Street Dogs

The other day, I found myself watching Disney’s new version of Lady and the Tramp.  I have no appreciation for Disney’s portrayal of the dogcatcher in any of their movies.  Throughout the movie, the dogcatcher was trying to convince everyone (including himself) that in removing all of the “dangerous” street dogs that he was providing a valuable service.

The dogcatcher’s view on street dogs reminded me of a time in my life in which I was asked to oversee the transition of a government contract from one humane organization to another.  The first humane organization has carried the contract for many years and refused to work with local dog rescues; and as a result, they have an 80 percent euthanasia rate.

Several of the dog groups got together and created a new humane organization and submitted a bid for the government contract.  When they were awarded the contract, they were required to bring in an experienced director to oversee the operation; that is where I come in.

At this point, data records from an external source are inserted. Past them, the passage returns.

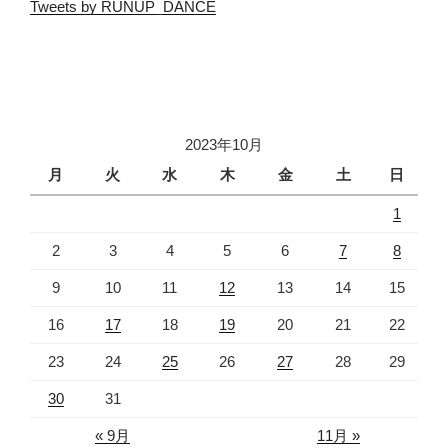
Tweets by RUNUP_DANCE
2023年10月
月
火
水
木
金
土
日
1
2
3
4
5
6
7
8
9
10
11
12
13
14
15
16
17
18
19
20
21
22
23
24
25
26
27
28
29
30
31
« 9月
11月 »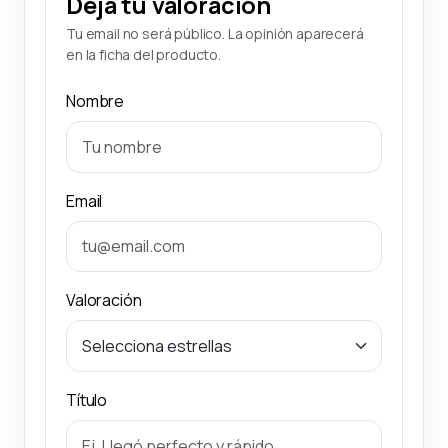
Deja tu valoración
Tu email no será público. La opinión aparecerá
en la ficha del producto.
Nombre
Email
Valoración
Título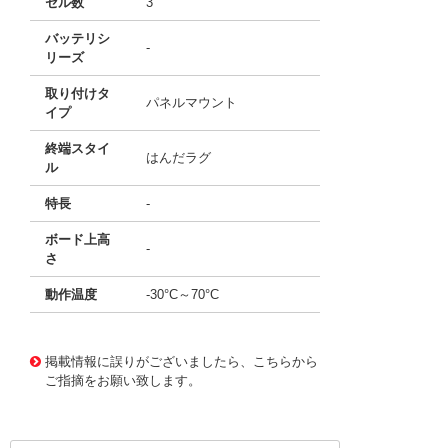
セル数
3
バッテリシ
-
リーズ
取り付けタ
パネルマウント
イプ
終端スタイ
はんだラグ
ル
特長
-
ボード上高
-
さ
動作温度
-30°C～70°C
11769179
!041! BX0003/1
掲載情報に誤りがございましたら、こちらから
ご指摘をお願い致します。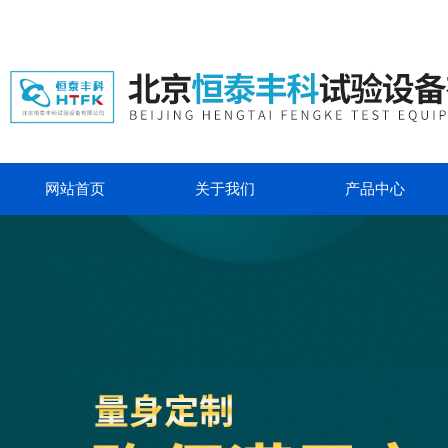
网站首页
关于我们
产品中心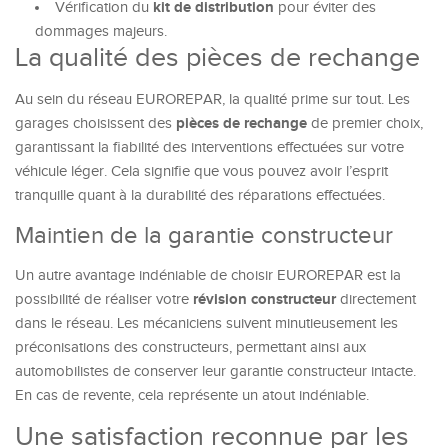
kit de distribution
Vérification du
pour éviter des
dommages majeurs.
La qualité des pièces de rechange
Au sein du réseau EUROREPAR, la qualité prime sur tout. Les
pièces de rechange
garages choisissent des
de premier choix,
garantissant la fiabilité des interventions effectuées sur votre
véhicule léger. Cela signifie que vous pouvez avoir l’esprit
tranquille quant à la durabilité des réparations effectuées.
Maintien de la garantie constructeur
Un autre avantage indéniable de choisir EUROREPAR est la
révision constructeur
possibilité de réaliser votre
directement
dans le réseau. Les mécaniciens suivent minutieusement les
préconisations des constructeurs, permettant ainsi aux
automobilistes de conserver leur garantie constructeur intacte.
En cas de revente, cela représente un atout indéniable.
Une satisfaction reconnue par les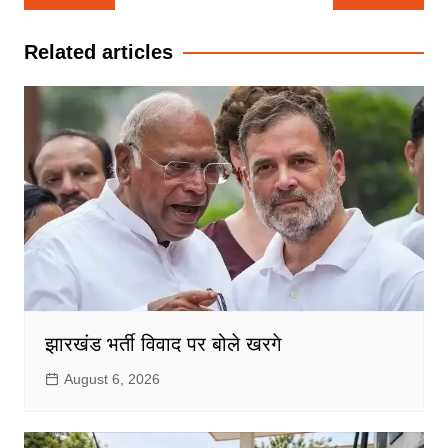
navigation
Related articles
झारखंड भर्ती विवाद पर बोले खरगे
August 6, 2026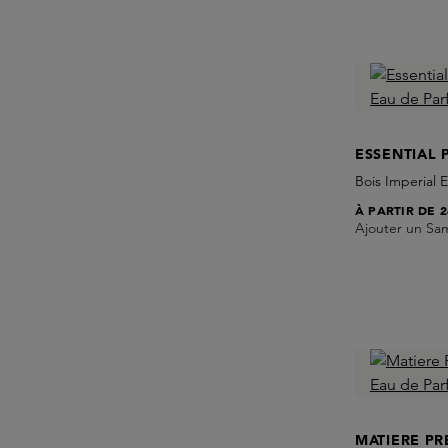
ESSENTIAL 
Bois Imperial 
À PARTIR DE
2
Ajouter un Sa
MATIERE PR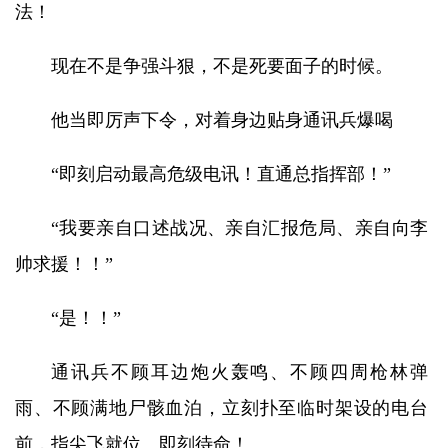
法！
现在不是争强斗狠，不是死要面子的时候。
他当即厉声下令，对着身边贴身通讯兵爆喝
“即刻启动最高危级电讯！直通总指挥部！”
“我要亲自口述战况、亲自汇报危局、亲自向李
帅求援！！”
“是！！”
通讯兵不顾耳边炮火轰鸣、不顾四周枪林弹
雨、不顾满地尸骸血泊，立刻扑至临时架设的电台
前，指尖飞就位、即刻待命！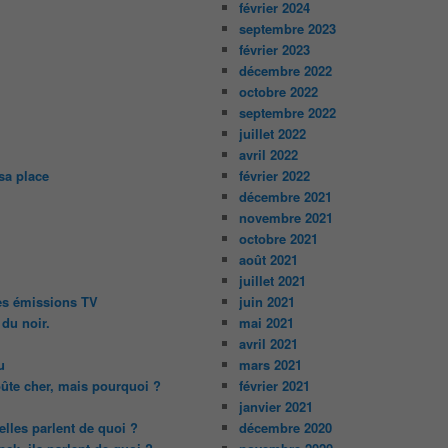
février 2024
septembre 2023
février 2023
décembre 2022
octobre 2022
septembre 2022
juillet 2022
avril 2022
sa place
février 2022
décembre 2021
novembre 2021
octobre 2021
août 2021
juillet 2021
des émissions TV
juin 2021
 du noir.
mai 2021
avril 2021
u
mars 2021
oûte cher, mais pourquoi ?
février 2021
janvier 2021
lles parlent de quoi ?
décembre 2020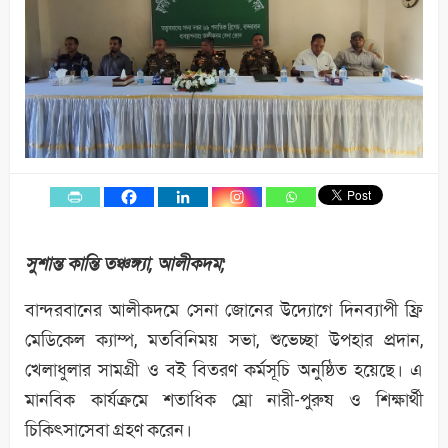
সুশান্ত কান্তি তঞ্চঙ্গ্যা,
আলীকদম;
বান্দরবানের আলীকদমে সেনা জোনের উদ্যোগে দিনব্যাপী ফ্রি
মেডিকেল ক্যাম্প, মতবিনিময় সভা, শুভেচ্ছা উপহার প্রদান,
খেলাধুলার সামগ্রী ও বই বিতরণ কর্মসূচি অনুষ্ঠিত হয়েছে। এ
মানবিক কার্যক্রমে শতাধিক ম্রো নারী-পুরুষ ও শিক্ষার্থী
চিকিৎসাসেবা গ্রহণ করেন।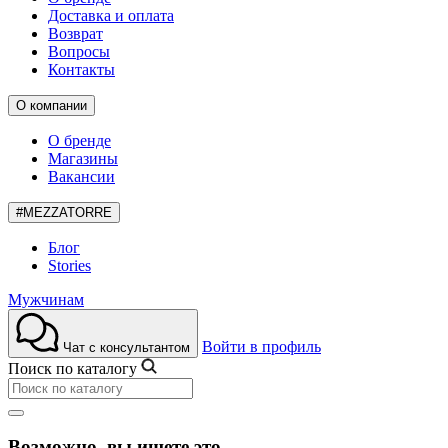
Доставка и оплата
Возврат
Вопросы
Контакты
О компании
О бренде
Магазины
Вакансии
#MEZZATORRE
Блог
Stories
Мужчинам
Войти в профиль
Чат с консультантом
Поиск по каталогу
Возможно, вы ищете это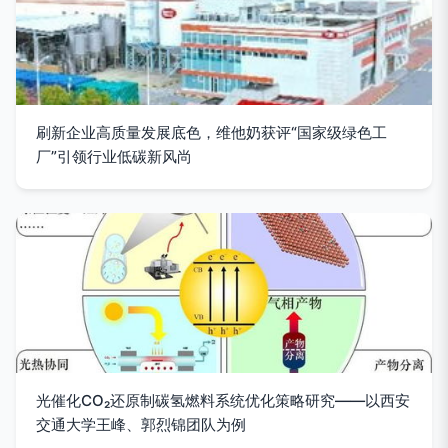
刷新企业高质量发展底色，维他奶获评“国家级绿色工
厂”引领行业低碳新风尚
光催化CO₂还原制碳氢燃料系统优化策略研究——以西安
交通大学王峰、郭烈锦团队为例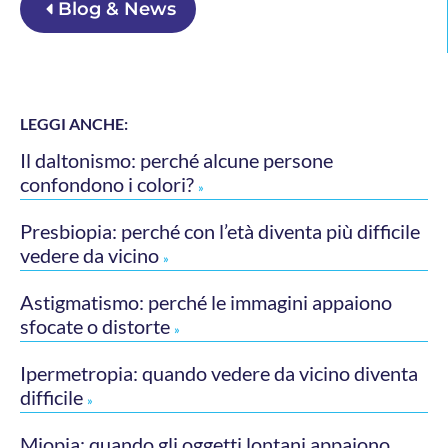
Blog & News
LEGGI ANCHE:
Il daltonismo: perché alcune persone
confondono i colori?
»
Presbiopia: perché con l’età diventa più difficile
vedere da vicino
»
Astigmatismo: perché le immagini appaiono
sfocate o distorte
»
Ipermetropia: quando vedere da vicino diventa
difficile
»
Miopia: quando gli oggetti lontani appaiono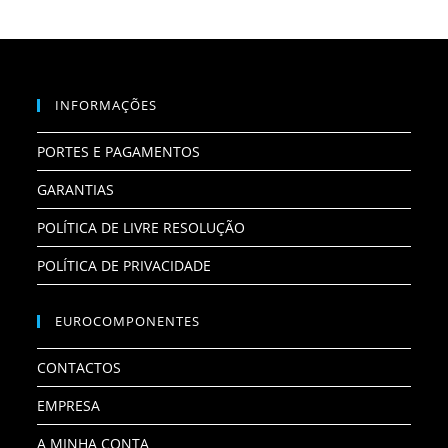
INFORMAÇÕES
PORTES E PAGAMENTOS
GARANTIAS
POLÍTICA DE LIVRE RESOLUÇÃO
POLÍTICA DE PRIVACIDADE
EUROCOMPONENTES
CONTACTOS
EMPRESA
A MINHA CONTA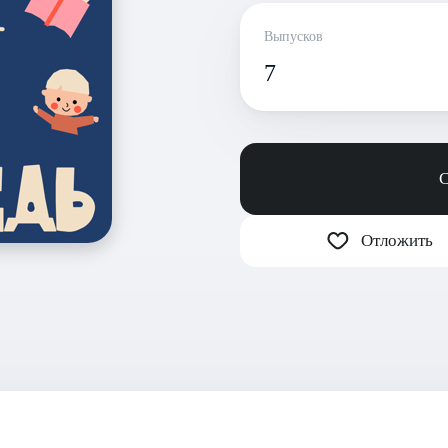
Выпусков
7
С
Отложить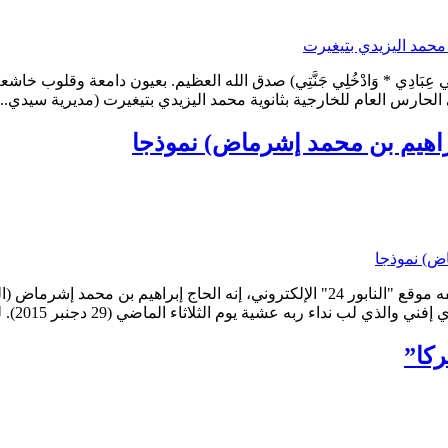
ْضِيَّةً * فَادْخُلِي فِي عِبَادِي * وَادْخُلِي جَنَّتِي) صدق الله العظيم. بعيون دا
 الحارس العام للخارجية بثانوية محمد اليزيدي بتيغيرت (مديرية سيدي...
إبراهيم بن محمد إشرماض) نموذجا
الحاج إبراهيم بن محمد إشرماض "سيد الكرماء والوجهاء" أو كهذا وصفه موقع "النابور 24" ا
ثاء الماضي (29 دجنبر 2015). لتفقد جماعة سبت النابور ومعها ساكنة إمجاط عموما رجل صالح...
ركا”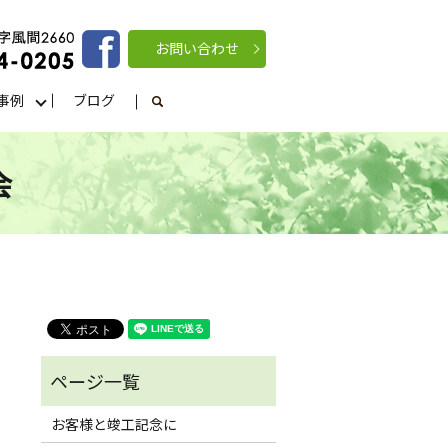
お問い合わせ
事例
ブログ
search
会
お客様と竣工記念に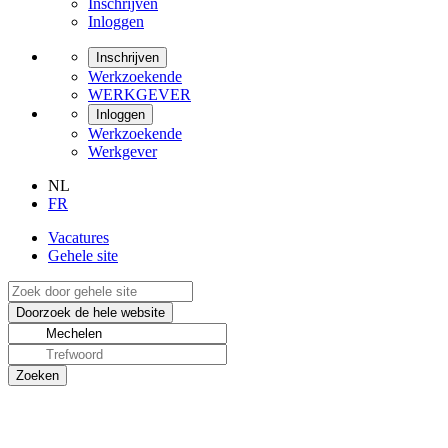
Inschrijven
Inloggen
Inschrijven
Werkzoekende
WERKGEVER
Inloggen
Werkzoekende
Werkgever
NL
FR
Vacatures
Gehele site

Over a brief period of time, the euthanasia declined sharply.  We were eager to tout our success.  Throughout my employment, I received numerous calls from the board of directors of the first humane organization lambasting our adoptions, convinced that 90 percent of the stray dogs were not worth saving.  To be honest, I was dumbfounded by the idea that these people could be so damn stupid to think that 90 percent of the dogs were a danger to the public. For whatever reasons, they needed to believe that fallacy to justify the killing of the dogs under their watch.

I’d like to say that the first organization was an insignificant organization, but it wasn’t.  It had a national following.  It always amazed me that an organization could have such a national following when their mission was to kill off all of the stay dogs in their community.  Not every stray dog is heroic like Tramp, but you can bet that most of the dogs are worthy of finding new homes.

I am happy to report that the first organization has found its new mission and is doing great things now, in their community.  It is a testament that our profession has evolved well.